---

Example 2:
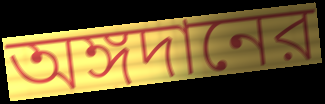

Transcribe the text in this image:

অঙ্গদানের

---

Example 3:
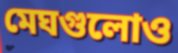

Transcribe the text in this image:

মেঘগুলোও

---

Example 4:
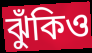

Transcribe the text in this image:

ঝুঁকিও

***

Please copy the data above character for character, skipping any pictures.

Response ->
---

Example 2:

Transcribe the text in this image:

অঙ্গদানের

---

Example 3:

Transcribe the text in this image:

মেঘগুলোও

---

Example 4:

Transcribe the text in this image:

ঝুঁকিও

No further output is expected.